Por ANA DINIZ, jornalista, em seu blog Na rede
Estado temos de sobra. Rico, riquíssimo. Tanto, que a maior desigualdade da renda brasileira não está, como insistem cronistas e analistas, entre as regiões ou entre as classes sociais. Está entre a União Federal e a nação brasileira. O Estado é rico, o Brasil é pobre. A União toma de cada brasileiro três meses de trabalho. Entre a nação brasileira e seu Estado existe um abismo cruzado por uma única e frágil ponte chamada Congresso Nacional. O que nos falta é aterrar esse buraco, reduzir esse abismo, de forma que essa ponte se transforme numa estrada. Sólida, segura e no chão plano.
Recursos naturais temos, e isto nunca é demais. O que nos falta é usá-los com cuidado. Porque nós também temos predadores demais. Do empresário que desmata ao lavrador que queima. Da empresa de navegação que derrama óleo na água ao passageiro que joga lixo no mar ou no rio. Da autoridade que permite o lixão ao morador que joga lixo na rua. Do pescador que usa rede de malha fina à empresa que usa boto como isca de pesca. Do garimpeiro à grande mineradora, contaminando tudo em volta da jazida.

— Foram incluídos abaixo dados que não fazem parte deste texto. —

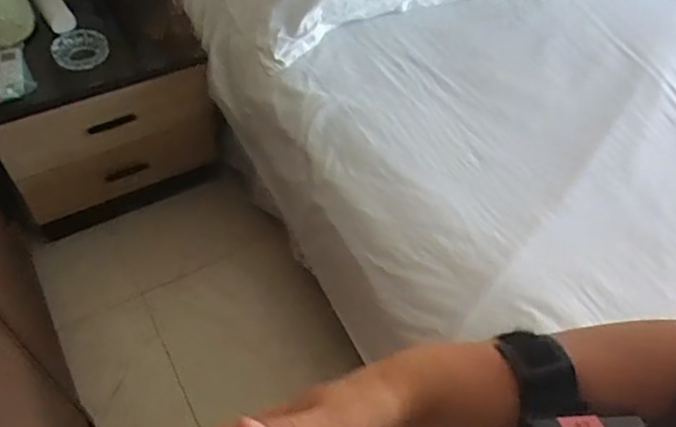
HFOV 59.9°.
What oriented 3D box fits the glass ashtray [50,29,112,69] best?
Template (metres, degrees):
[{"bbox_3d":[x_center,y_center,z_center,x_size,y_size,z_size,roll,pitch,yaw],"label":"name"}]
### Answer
[{"bbox_3d":[-0.592,-0.378,1.352,0.121,0.043,0.124,-15,55,-15],"label":"glass ashtray"}]

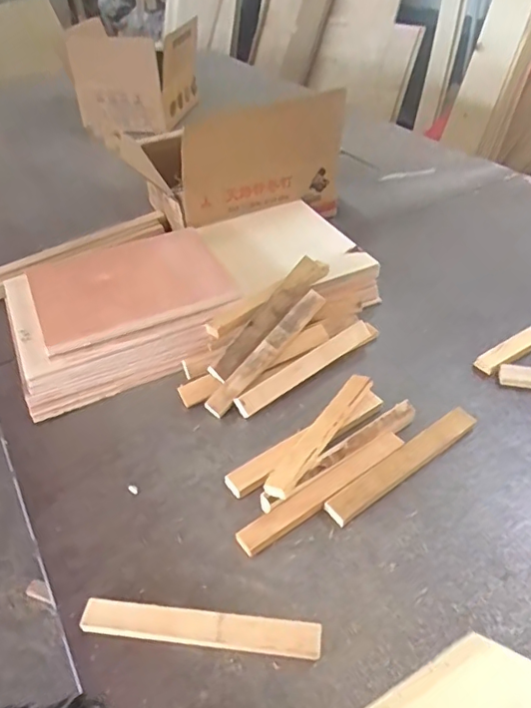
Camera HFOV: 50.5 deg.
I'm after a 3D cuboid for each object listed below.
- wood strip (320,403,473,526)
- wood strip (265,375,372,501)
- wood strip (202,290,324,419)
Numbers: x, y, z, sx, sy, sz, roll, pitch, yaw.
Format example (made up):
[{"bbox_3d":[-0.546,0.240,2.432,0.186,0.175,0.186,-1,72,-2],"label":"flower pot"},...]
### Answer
[{"bbox_3d":[0.204,0.158,0.823,0.284,0.009,0.041,-28,63,-26],"label":"wood strip"},{"bbox_3d":[0.087,0.116,0.844,0.038,0.021,0.274,21,47,28],"label":"wood strip"},{"bbox_3d":[0.005,-0.005,0.963,0.036,0.013,0.289,41,70,6],"label":"wood strip"}]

Religião temos, um leque diverso e variado de ismos e divindades. O que nos falta é cumprir seus princípios. Vivemos barganhando com a divindade da vez. Ou o seu intermediário. Há promessas, despachos, oferendas até demais. O que nos falta é caridade, solidariedade, bondade e compaixão. Menos egoísmo e mais partilha. Menos julgamentos e mais misericórdia.
Grades temos, tantas e diversas que até a antiga profissão de ferreiro, que se acreditava arquivada com a chegada do aço e do alumínio, ressuscitou seus foles e fornalhas, agora na forma de maçaricos. O que nos faltam são as chaves para abri-las: o respeito com a coisa alheia, com o bem público, o controle da tentação.
Leis temos, até demais. O que nos falta é o cumprimento delas. Nossas leis são compridas e não cumpridas – exceto a lei geral da Copa, que permite a concessão de 180 patentes para a Fifa (até da palavra “pagode”, vejam só!) sem passar pela burocracia que atormenta os inventores e empresas brasileiras.
Polícia temos, até demais. O que nos falta é eficiência. Nossa polícia é a do depois: os inquéritos se abrem, mas em sua maioria não fecham. Não se previne, se reprime. Depois do crime cometido. Depois do sofrimento da vítima.
Judiciário temos, e bastante. As cortes da Justiça em Brasília são, realmente, cortes. É só olhar as marmorizadas e granitadas sedes dos tribunais superiores, que a maioria da população nem sabe quantos são. Falta vergonha para eles, sobra dela para nós: hão de convir que ter três desembargadores afastados por suspeita de corrupção é demais. Isto é o Tribunal de Justiça do Pará.
Música e ritmo, temos de montão. Faz parte do nosso dia a dia. O que nos falta é reduzir o volume do som posto na porta da casa, no carro, no bar ou na boate.
De tudo temos, e muito. Mas vivemos mal, porque tudo nos falta.